--- EXTRACTED INFORMATION ---

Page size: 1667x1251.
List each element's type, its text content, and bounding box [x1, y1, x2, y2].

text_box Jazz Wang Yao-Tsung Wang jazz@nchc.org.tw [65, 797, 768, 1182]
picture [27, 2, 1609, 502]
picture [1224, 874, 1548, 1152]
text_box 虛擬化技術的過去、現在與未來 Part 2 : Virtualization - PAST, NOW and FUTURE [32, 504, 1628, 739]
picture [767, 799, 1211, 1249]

--- EXERCISE TASK ---
Can you rewrite the records above, putting "enclosing rectangle" in place of "bounding box" and leaving everything else unchanged?

--- FINISHED EXERCISE ---
Page size: 1667x1251.
List each element's type, its text content, and enclosing rectangle [x1, y1, x2, y2].

text_box Jazz Wang Yao-Tsung Wang jazz@nchc.org.tw [65, 797, 768, 1182]
picture [27, 2, 1609, 502]
picture [1224, 874, 1548, 1152]
text_box 虛擬化技術的過去、現在與未來 Part 2 : Virtualization - PAST, NOW and FUTURE [32, 504, 1628, 739]
picture [767, 799, 1211, 1249]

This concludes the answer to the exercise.